The amity that wisdom knits not, folly may easily untie.William Shakespeare
A friend of mine defines rationality based on its etymology in the word ratio, which expresses one thing in terms of another. Rationality, then, is a recognition of proportion, which requires that we see things in terms of the various other things that make up the whole. This definition of rational also provides an excellent foundation for defining justice. Justice is that which seeks to safeguard the balance each thing has in relation to each other thing, all things being appropriately valued. It is the wisdom rooted in individual and cultural self understanding necessary to recognize where balance is served and where it is undermined. Our rationality grows in proportion to our growing sense for the whole, and so too, therefore, does our understanding of justice.
It follows, then, that a good definition of irrationality is the absence of proportionality or the absence of sensing the whole. Irrationality can be immediately recognized in the dogged prioritization of one thing even at its margins at the expense of another thing or things at their most essential and necessary. Irrationality in law produces injustice, as imbalance is imposed on the commons. Marcus Tullius Cicero famously asserted “more laws, less justice,” an astute observation often misunderstood. It’s not that laws undermine justice per se, it’s that the mindset of partiality that typically seeks to resolve problems with clumsy legalisms introduces imbalances which disrupt the balance of a whole not yet perceived. Justice is rationality seeking to safeguard or restore the balance of the whole, which inevitably pits it against the reckless proposal of new laws.

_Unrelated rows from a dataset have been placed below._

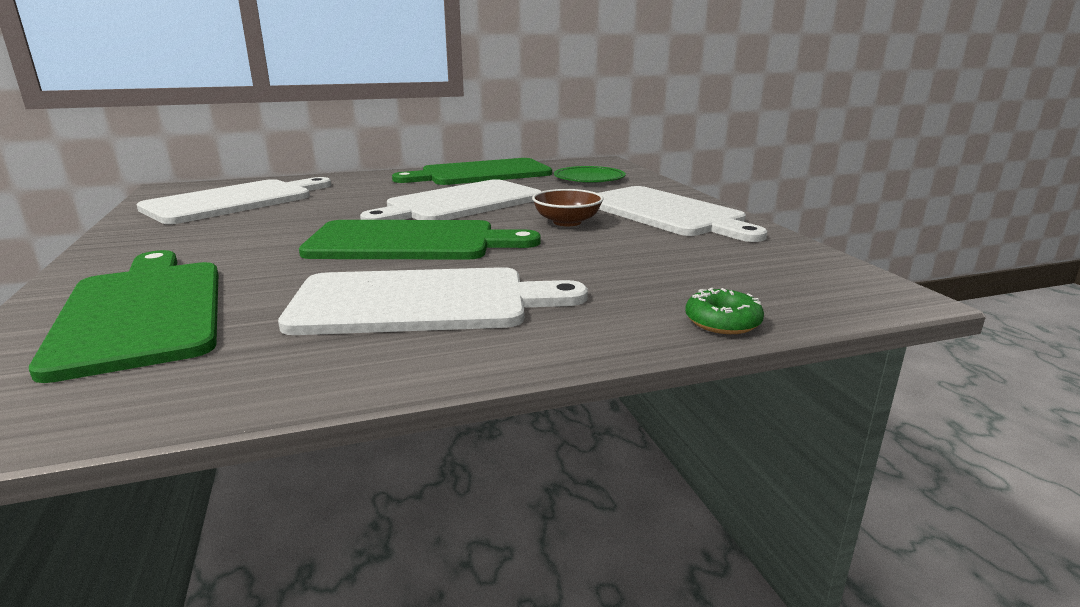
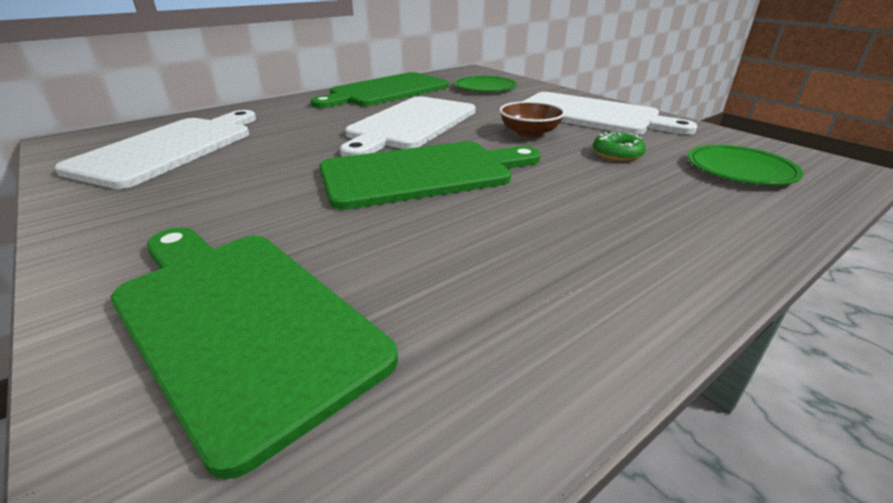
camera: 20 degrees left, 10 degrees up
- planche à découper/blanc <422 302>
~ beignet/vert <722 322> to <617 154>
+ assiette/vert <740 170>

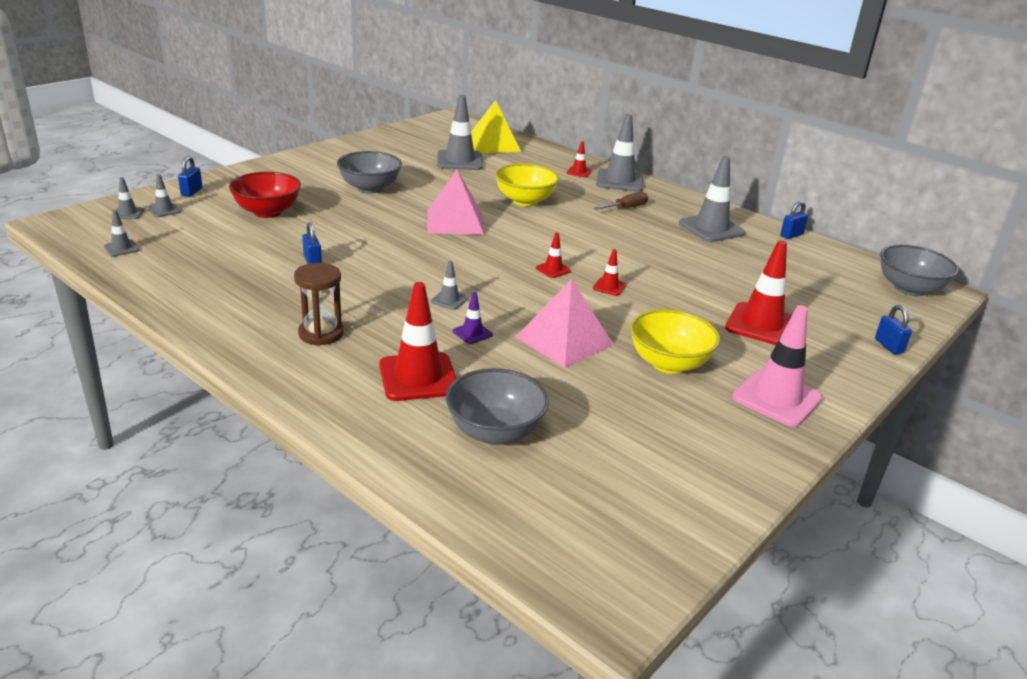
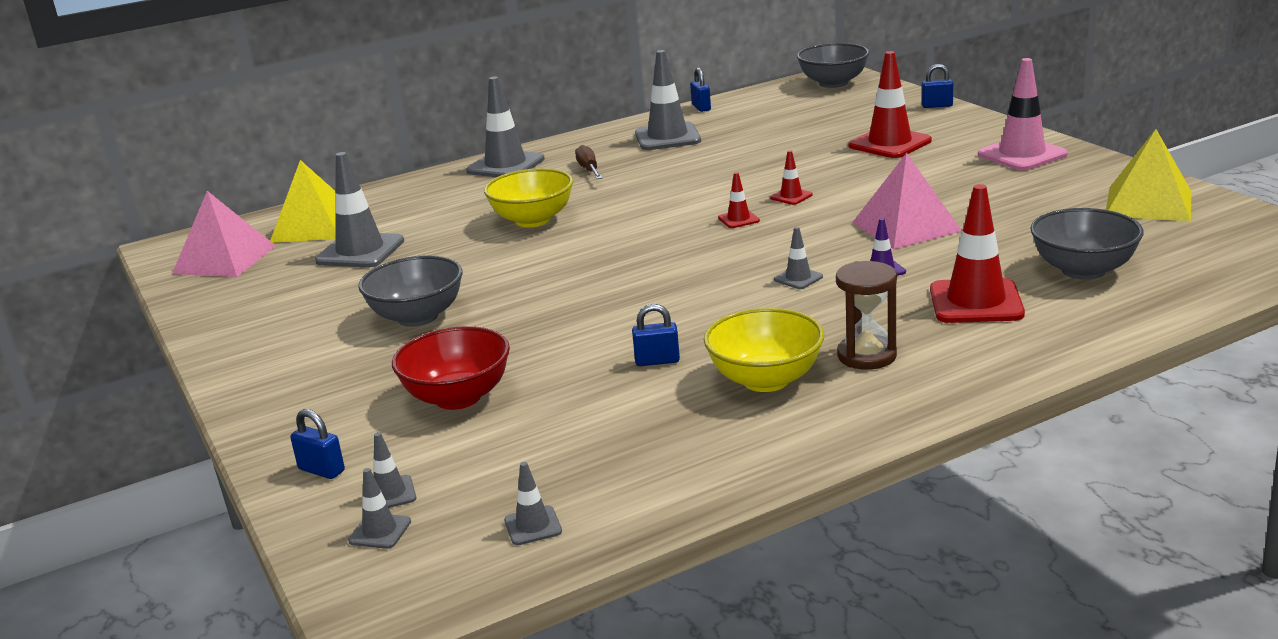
camera: 65 degrees left, 5 degrees down
~ pyramide/rose <455 222> to <224 259>
- cône de chantier/rouge <579 172>
~ bol/jaune <668 364> to <765 380>
+ pyramide/jaune <1148 203>

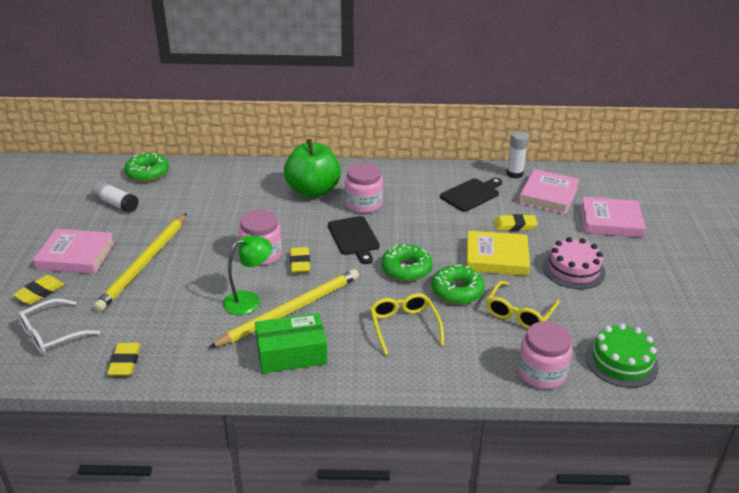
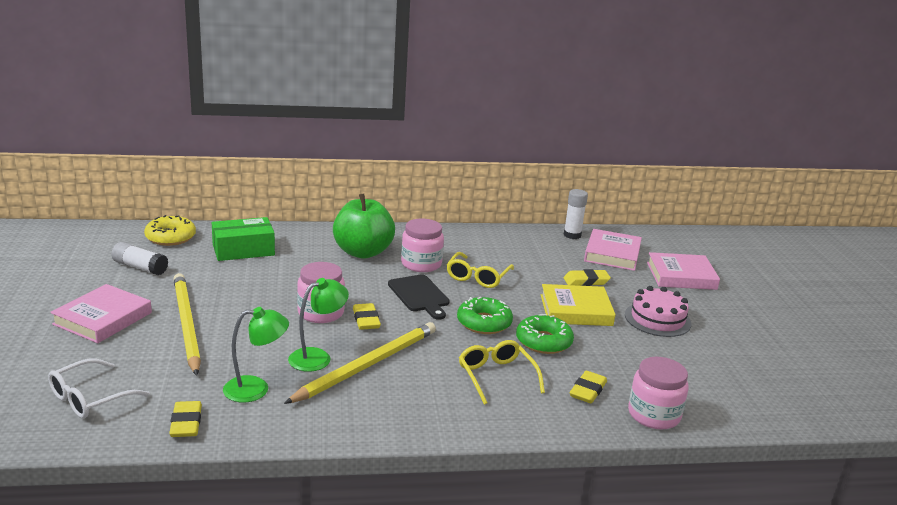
camera: 10 degrees left, 10 degrees down
~ gomme/jaune <40 292> to <588 391>
~ livre/rose <76 255> = <103 318> 60 degrees counterclockwise
~ crayon/jaune <144 263> = <186 324> 150 degrees clockwise
~ beignet/vert <147 173> to beignet/jaune <170 237>
~ boîte/vert <291 353> to <243 250>
- planche à découper/noir <471 194>
~ lunettes/jaune <519 313> to <477 277>
- gâteau/vert <621 361>
+ lampe/vert <256 389>

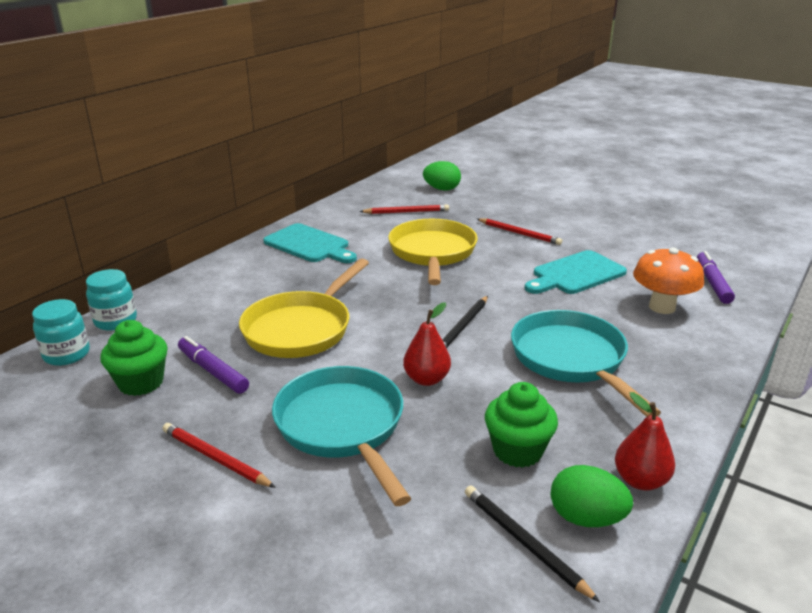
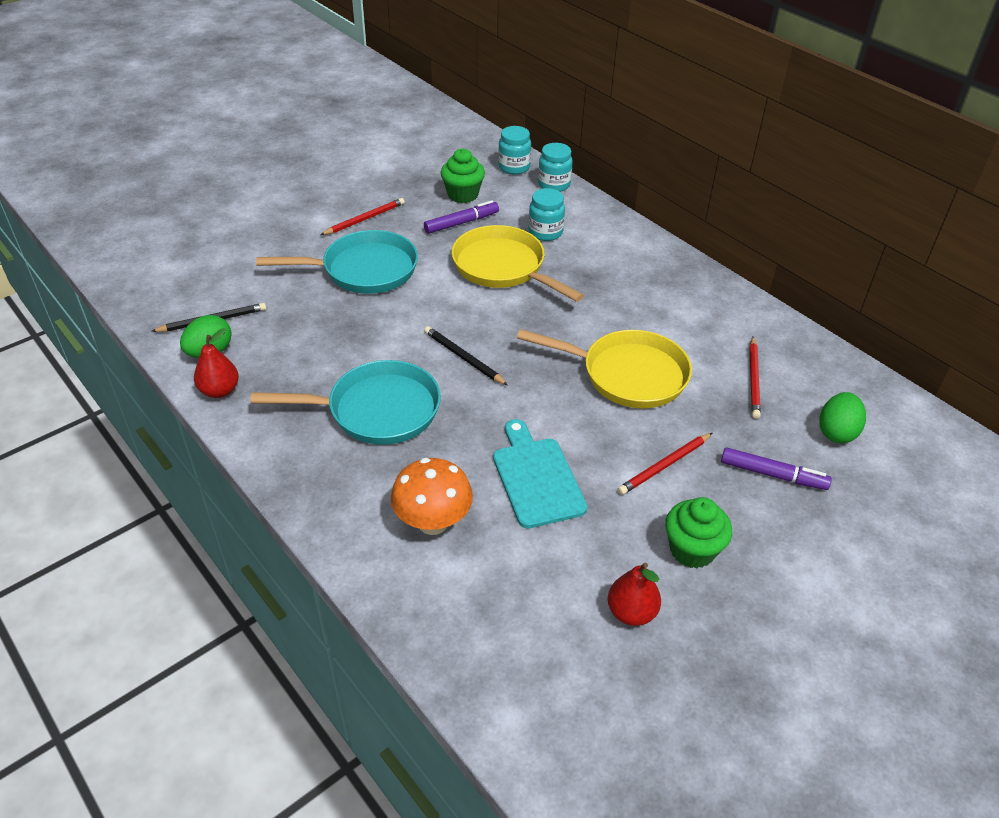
camera: 105 degrees right, 15 degrees up
- planche à découper/turquoise <309 245>
~ poire/rouge <426 379> to <631 612>
~ muffin/vert <517 451> to <692 550>
~ feutre/violet <712 283> to <773 474>
+ bocal/turquoise <545 232>

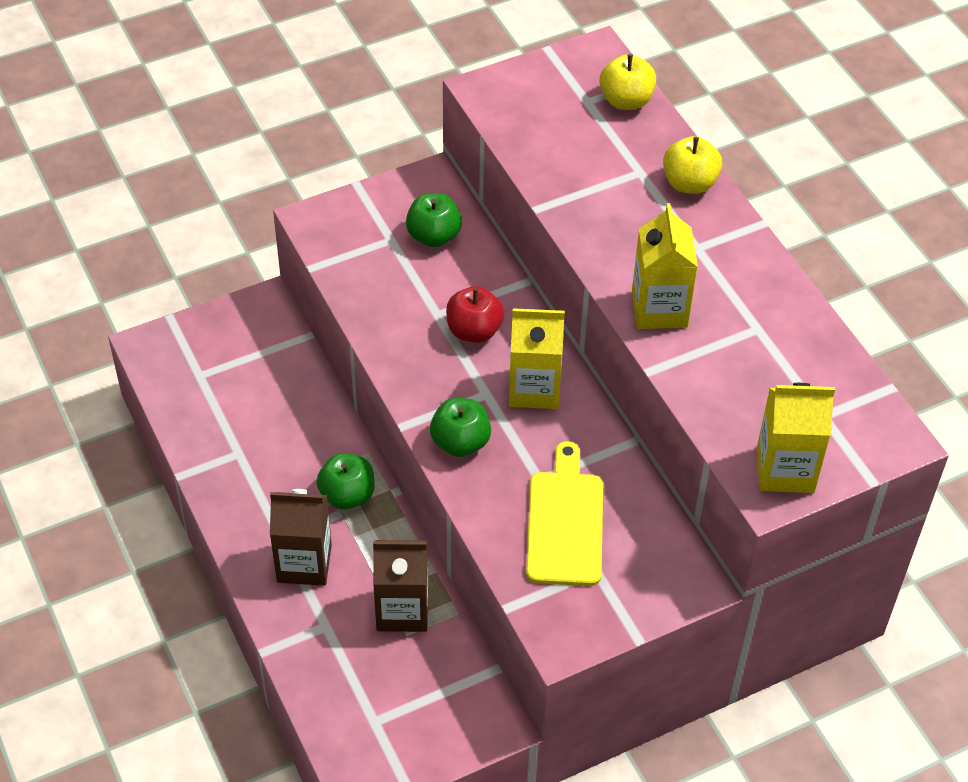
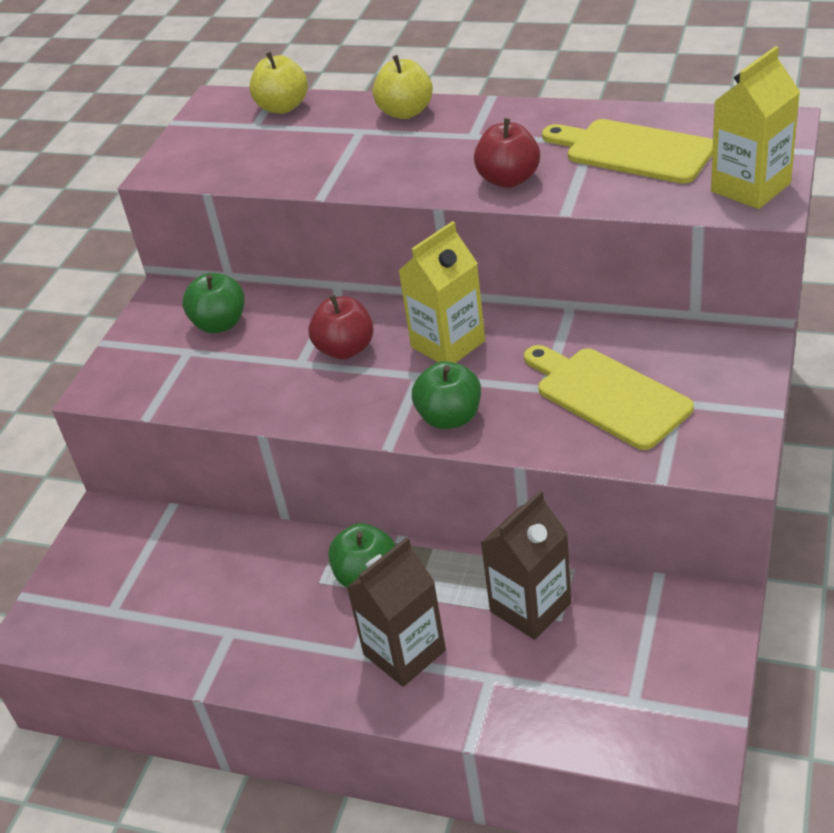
camera: 40 degrees left, 10 degrees down
~ brique de lait/jaune <659 309> to pomme/rouge <508 179>
+ planche à découper/jaune <633 151>

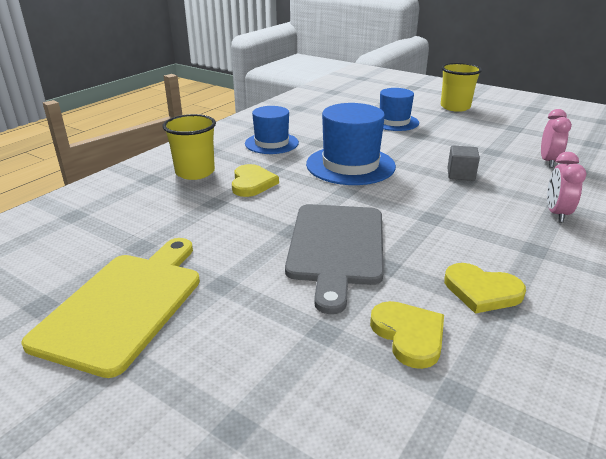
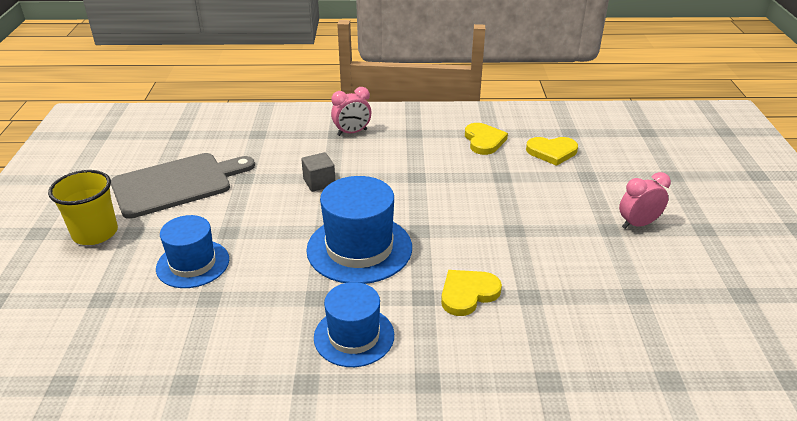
camera: 125 degrees left, 5 degrees up
- planche à découper/jaune <124 305>
- gobelet/jaune <195 172>
~ planche à découper/gris <336 247> to <176 184>
~ cœur/jaune <409 335> = <552 152> 120 degrees counterclockwise
~ réveil/rose <548 161> to <638 224>

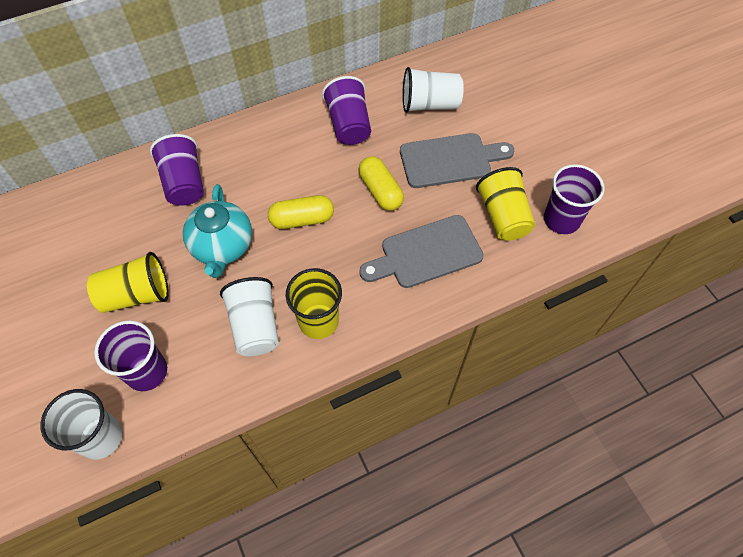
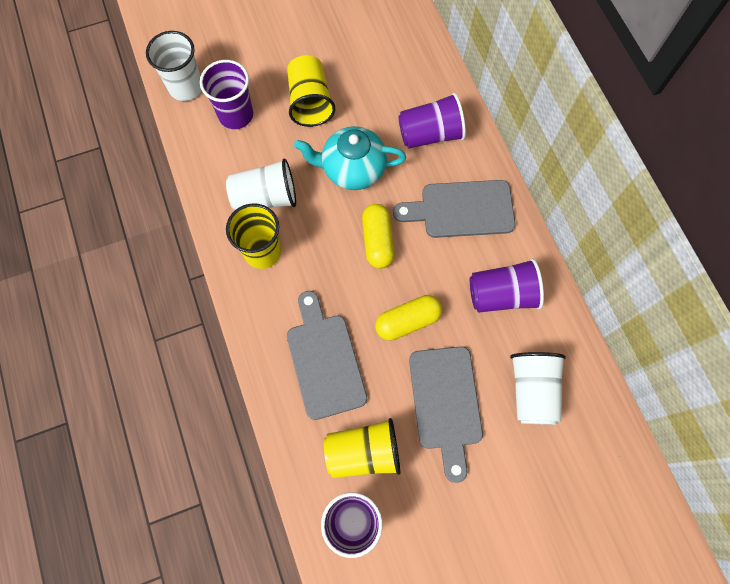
camera: 95 degrees right, 10 degrees up
+ planche à découper/gris <461 209>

Our legal system becomes irrational in proportion to its loss of sense for the whole. As an example, we judge violence dangerous and control its dispensation with the sober deliberation of courts and judges. It’s a wise enough stance, yet people outsourcing all dangerous violence and conflict resolution to distant third party bureaus for sober consideration while pretending they are peaceful seems to initiate a tendency to covertly nurture violence. As violence becomes less visible, less accountable, more remote, and more sterile, such a society seems to drift toward proposing the violence it once considered dangerous in order to resolve minor issues and petty squabbles. People begin proposing violence to deal with those using the “wrong” pronouns or in service of creating “green” incentives. People coolly propose forcing a vaccine in someone else’s body or imprisoning those with whom they disagree. The society becomes numb to the reality of violence, which in reality represents a grievous loss of sense for the whole.
Additionally, cognitively adept people lacking scruples can harm others within the context of established laws, or can at the very least often find gaps in structure that offer them the opportunity for legal sophistry. As law is foolishly expanded to socially tinker and economically incentivize, the legal system undergoes strain as it is forced to adapt to the incompleteness of complex primary rulesets that were proposed without a sense for the whole, and institute secondary or tertiary addenda to compensate whatever poorly reasoned primary ruleset is being weaponized or colonized. This not only introduces considerable imbalance but has the systemic secondary effect of making law virtually indecipherable and incomprehensible to the common man. Lawyers become necessary to decipher the Byzantine morass, and justice quickly becomes a pillar of caste as the common man finds himself excluded from realistic participation. The notion that the common man appeal to a caste of lawyers for redress becomes an impractically aristocratic one, particularly as high functioning people casually harm others and colonize the system of justice itself, precisely what happens when laws are written without a rational sense for the whole.
One topic currently coming into focus in the culture is that of mandatory vaccination. Despite what activists and ideologues would have us believe, mandatory vaccination is entirely irrational because it prioritizes the importance of something at its margins at the expense of something else in its entirety. Judging whether vaccines work or not is not the purpose of this commentary, but if they work, then there should be little concern whether others participate in vaccination. Concern of this kind originates in a desire to increase herd immunity at the margins, yet by entirely and categorically trading liberty even of something as crucially important as our own bodily autonomy.
Indeed, the global COVID-19 hysteria may now be considered an historically unprecedented example of irrationality, as virtually all elements of society are being dismissed and discounted in service of addressing a virus with a 99% survival rate. Disrupted supply chains will reduce the abundance of key economic goods, which will have the effect of increasing price (demand staying the same), and exacerbating poverty and inequality. Businesses have been forced to close, livelihoods have been destroyed, unaccountable government has been expanded, and education of the next generation has been disrupted. Laws aimed at reducing COVID infection have reflected a poor sense for the whole, and have therefore been largely irrational and unjust.